Quand la confusion des discours prend le pas c’est aussi la confusion des registres qui règnent, avec comme prévalence l’imaginaire, la logique du fantasme et le règne potentiel et parfois bien réel de la Reine de la nuit, de nos jours, La Femme n’est-ce pas…
Par exemple dans le cas de l’adoption, qui me semble une affaire de plus en plus maltraitée et pourtant si importante, culturellement et politiquement si importante [je suis heureux qu’un séminaire sur ce point se tienne à l’enseigne de l’EPHEP, bien que regrettant que jusqu’à présent Charles Melman et Nazir Hamad n’aient pas articulé leur réflexion à des travaux comme ceux d’Alexandra Papageorgiou-Legendre (CF. Filiation) ou au bouquin aussi de Levy-Soussan], si l’on ne distingue pas les discours et les registres (j’essaierai de montrer prochainement, dans un article qui paraîtra j’espère dans la livraison de septembre de la revue Empan, comment opère la liaison entre distinction des discours et distinction des registres), et bien on ne peut accepter de disjoindre la paternité de la génitalité, et faire prévaloir que pour l’adopté les deux images de mère et de père (celles de ses parents adoptifs, ses seuls parents en matière d’adoption plénière) sont aussi vraies que celles des parents ordinaires, et que c’est en s’établissant, se fondant sur ces images là, et donc sur ce que ces parents peuvent soutenir eux-mêmes de la représentation fondatrice (impliquant de soutenir, de façon certes toujours imparfaite, leur propre lien sexué, soit la logique du tiers exclu, exclu mais non pour autant détruit ou abandonné, rejeté) que l’enfant symbolise « l’origine », la scène originelle… Quand il y a confusion, in-délimitation des discours et des scènes, et bien les registres eux aussi se confusionnent, et la résultante en est par exemple pour cette affaire de l’adoption que bien de ces enfants sont fixés à "l’origine", dans ce fondamentalisme du fantasme, ce fondamentalisme soft, plus ou moins soft du « retour à l’origine »…

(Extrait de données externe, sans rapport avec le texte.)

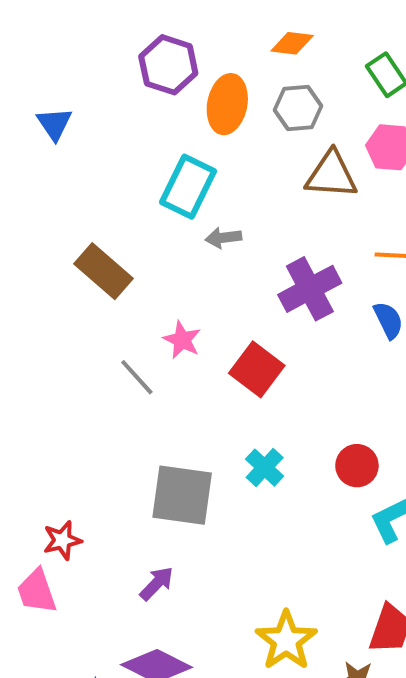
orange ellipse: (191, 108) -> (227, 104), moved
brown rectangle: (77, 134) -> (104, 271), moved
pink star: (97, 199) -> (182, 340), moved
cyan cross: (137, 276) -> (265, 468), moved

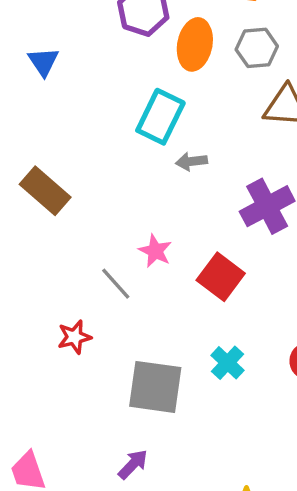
brown rectangle: (104, 271) -> (45, 191), moved
red star: (62, 540) -> (74, 337), moved

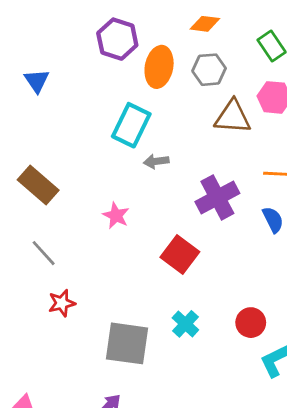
pink star: (155, 251) -> (116, 216), moved
gray line: (116, 284) -> (44, 253), moved

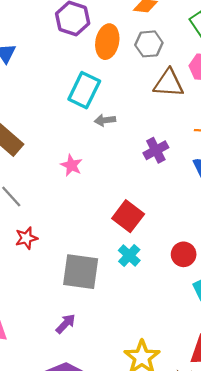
purple cross: (217, 197) -> (156, 150), size x0.7
red square: (180, 254) -> (128, 216), moved

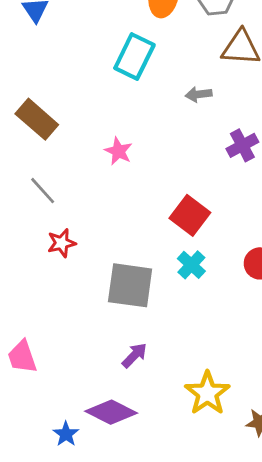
gray arrow: (105, 120) -> (199, 94), moved
purple cross: (156, 150) -> (242, 145), moved
purple arrow: (66, 324) -> (134, 355), moved

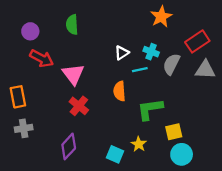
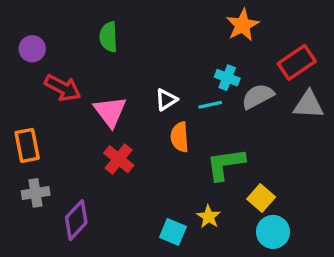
purple circle: (30, 31) -> (32, 49), moved
white triangle: (122, 53) -> (166, 100), moved
gray semicircle: (171, 64) -> (258, 96), turned 35
yellow square: (174, 132) -> (261, 198), turned -36
purple diamond: (69, 146) -> (76, 220), moved

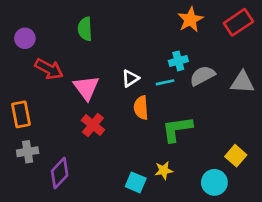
red rectangle: (297, 62) -> (238, 22), moved
cyan cross: (227, 78) -> (178, 61), turned -36
yellow square: (261, 198) -> (236, 156), moved
yellow star: (209, 217) -> (164, 170), turned 30

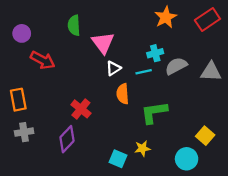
pink triangle: (86, 88) -> (103, 43), moved
purple diamond: (60, 173) -> (67, 139), moved

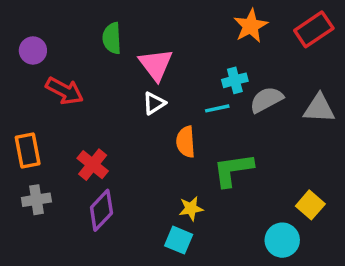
white triangle: (113, 68) -> (154, 103), moved
red cross: (81, 109) -> (93, 165), moved
yellow star: (142, 148) -> (191, 208), moved

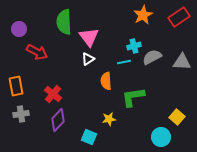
green semicircle: (112, 38) -> (64, 22), size x1.4
cyan square: (179, 240) -> (89, 137), moved

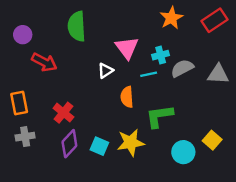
pink triangle: (89, 37) -> (127, 48), moved
yellow star: (109, 119) -> (131, 143), size x1.6
cyan square: (89, 137) -> (99, 146), moved
cyan circle: (161, 137) -> (183, 152), moved

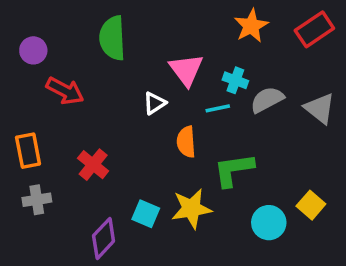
cyan cross: (161, 55) -> (235, 80), turned 35
gray triangle: (218, 74) -> (320, 108), turned 35
purple diamond: (69, 144) -> (104, 238), moved

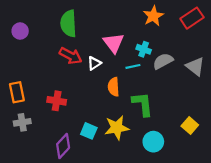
red arrow: (65, 91) -> (71, 56), moved
red cross: (93, 165) -> (57, 101), turned -30
green L-shape: (234, 170) -> (143, 104), turned 92
cyan circle: (269, 223) -> (153, 142), moved

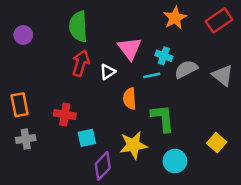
red arrow: (71, 56) -> (81, 63), turned -100
cyan square: (89, 131) -> (87, 138), moved, turned -35
purple diamond: (63, 146) -> (103, 166), moved

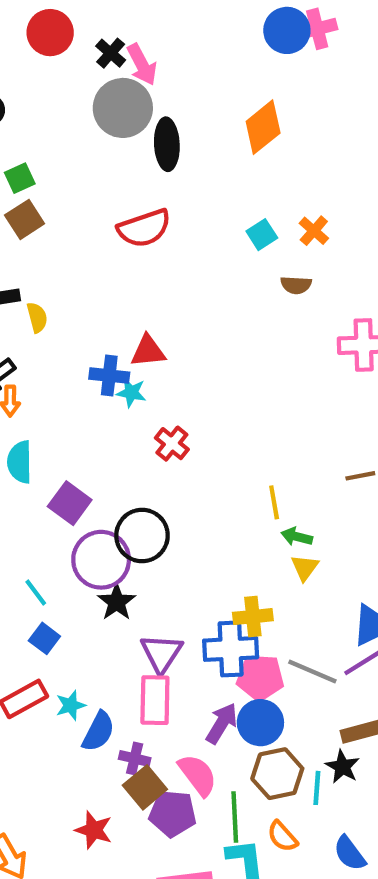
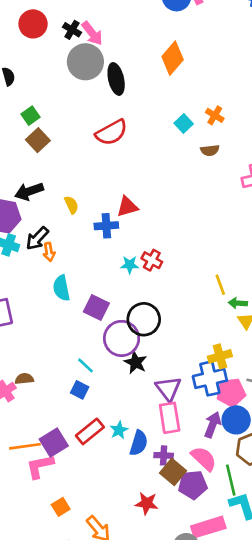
yellow semicircle: (37, 317) -> (71, 205), moved
cyan star: (131, 393) -> (130, 265), moved
blue square: (44, 638) -> (80, 390), moved

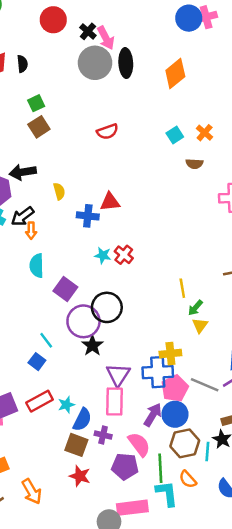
black ellipse: (116, 79) -> (126, 63), moved
red semicircle: (111, 132) -> (107, 132), size x0.7
green arrow: (238, 303) -> (195, 308), turned -63
pink pentagon: (231, 393) -> (175, 388), turned -30
brown square: (173, 472) -> (76, 445), moved, turned -30

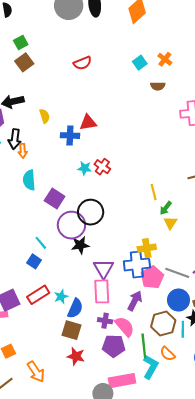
black arrow: (23, 216) -> (15, 139), turned -42
black star: (92, 345) -> (80, 245), turned 30
blue circle: (175, 414) -> (178, 300), moved
purple cross: (103, 435) -> (105, 321), moved
cyan L-shape: (167, 493) -> (150, 367), turned 40

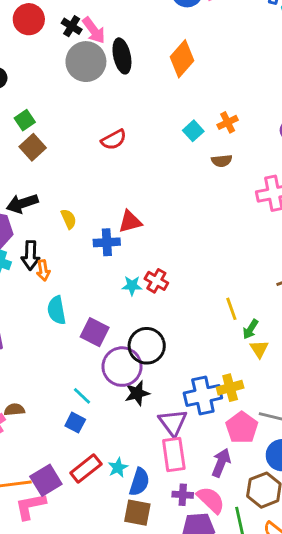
orange cross: (165, 59) -> (228, 122), turned 32
blue cross: (137, 264) -> (203, 395), moved

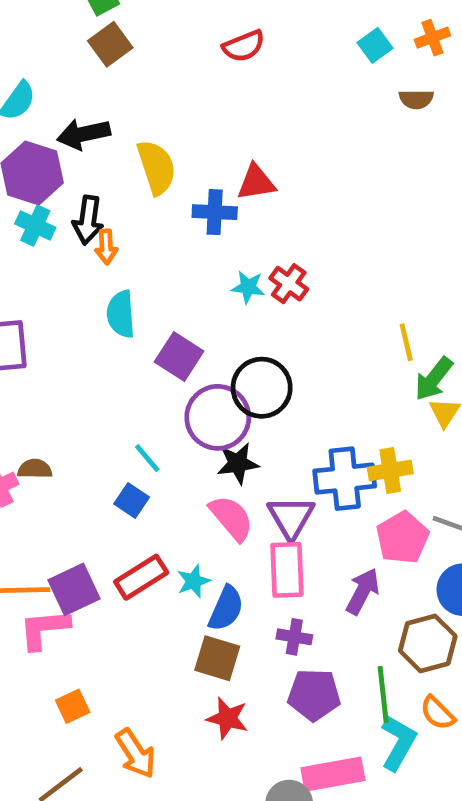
yellow semicircle: (69, 219) -> (156, 167), size x1.6
green arrow: (250, 329) -> (434, 379), size x1.4
pink semicircle: (211, 500) -> (231, 518), moved

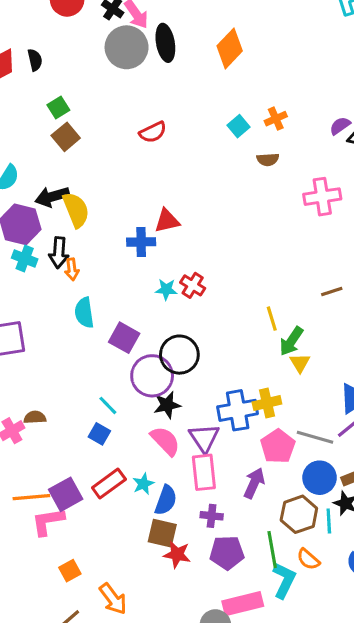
yellow semicircle: (156, 167) -> (76, 210), moved
red star: (227, 718) -> (177, 554), moved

Ce fondamentalisme là, le nôtre assurément aussi, veut-on en savoir quelque chose ? Et comment ne pas saisir alors la subversion de la facture proprement symbolique, clinique du droit, la mise à mal de sa dimension tierce médiatrice de la relation du sujet à l’Autre, mais sur un autre plan du discours et de la parole que celui, non juridique, sur lequel opère la psychanalyse ?
Je n’ai cessé de m’interroger : comment et pourquoi des psychanalystes ne peuvent-ils voir ce qu’engagent non seulement ces législations démagogiques sur le nom, la filiation, le mariage, mais aussi toutes ses réglementations et montages institutionnels, toutes ces pratiques soit disant de "partenariat" ou "pluridisciplinaires", quant à la subversion du plus précieux, la subversion de cet écart, cet espace de séparation que tu évoques dans ton petit, mais néanmoins crucial exemple des rapports entre un cmpp et une école. Toute mon élaboration s’est faite à partir de tous ces « petits » exemples de mise à mal de l’espace de séparation, de l’espace tiers, à partir de quoi l’interprète, instrumentalisé, est ramené au plus bas et au plus « totalitaire » du commun…
Je te remercie de m’avoir donné l’occasion de cette brève et rude relance.